WHAT TO WORK ON: Edit the material, starting with the line that contains "order: Coleoptera" and going on through the line that contains "genus: Oxalis", so that "scientific name" becomes "binomial name" and nothing else changes. Return only those lines.

RECORDS SUPPLIED:
# # # #

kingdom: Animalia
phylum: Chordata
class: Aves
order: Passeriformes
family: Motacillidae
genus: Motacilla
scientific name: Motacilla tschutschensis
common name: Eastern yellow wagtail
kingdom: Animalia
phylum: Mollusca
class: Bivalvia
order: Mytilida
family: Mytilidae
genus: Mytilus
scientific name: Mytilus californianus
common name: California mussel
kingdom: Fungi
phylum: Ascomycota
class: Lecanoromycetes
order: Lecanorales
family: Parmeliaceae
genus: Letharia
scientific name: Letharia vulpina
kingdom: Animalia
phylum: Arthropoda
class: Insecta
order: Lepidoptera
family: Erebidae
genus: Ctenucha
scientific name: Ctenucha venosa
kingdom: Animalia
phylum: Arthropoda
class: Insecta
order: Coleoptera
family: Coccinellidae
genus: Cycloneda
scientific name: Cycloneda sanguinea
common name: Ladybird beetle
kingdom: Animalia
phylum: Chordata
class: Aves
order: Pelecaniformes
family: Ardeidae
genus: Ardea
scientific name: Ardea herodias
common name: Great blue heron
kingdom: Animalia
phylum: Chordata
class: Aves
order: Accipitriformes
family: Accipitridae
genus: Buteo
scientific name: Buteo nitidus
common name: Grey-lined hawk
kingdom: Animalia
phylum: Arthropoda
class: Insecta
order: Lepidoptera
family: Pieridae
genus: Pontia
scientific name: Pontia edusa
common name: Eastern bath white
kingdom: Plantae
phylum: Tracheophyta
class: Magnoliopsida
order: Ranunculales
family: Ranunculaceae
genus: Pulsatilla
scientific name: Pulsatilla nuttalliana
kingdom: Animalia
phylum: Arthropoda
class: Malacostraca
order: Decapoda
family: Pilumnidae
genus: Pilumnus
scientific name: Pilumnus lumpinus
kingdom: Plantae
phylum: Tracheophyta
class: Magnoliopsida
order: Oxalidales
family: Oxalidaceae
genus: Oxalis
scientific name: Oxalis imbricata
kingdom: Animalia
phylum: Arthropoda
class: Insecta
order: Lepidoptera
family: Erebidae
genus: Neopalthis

# # # #

WRITTEN ANSWER:
order: Coleoptera
family: Coccinellidae
genus: Cycloneda
binomial name: Cycloneda sanguinea
common name: Ladybird beetle
kingdom: Animalia
phylum: Chordata
class: Aves
order: Pelecaniformes
family: Ardeidae
genus: Ardea
binomial name: Ardea herodias
common name: Great blue heron
kingdom: Animalia
phylum: Chordata
class: Aves
order: Accipitriformes
family: Accipitridae
genus: Buteo
binomial name: Buteo nitidus
common name: Grey-lined hawk
kingdom: Animalia
phylum: Arthropoda
class: Insecta
order: Lepidoptera
family: Pieridae
genus: Pontia
binomial name: Pontia edusa
common name: Eastern bath white
kingdom: Plantae
phylum: Tracheophyta
class: Magnoliopsida
order: Ranunculales
family: Ranunculaceae
genus: Pulsatilla
binomial name: Pulsatilla nuttalliana
kingdom: Animalia
phylum: Arthropoda
class: Malacostraca
order: Decapoda
family: Pilumnidae
genus: Pilumnus
binomial name: Pilumnus lumpinus
kingdom: Plantae
phylum: Tracheophyta
class: Magnoliopsida
order: Oxalidales
family: Oxalidaceae
genus: Oxalis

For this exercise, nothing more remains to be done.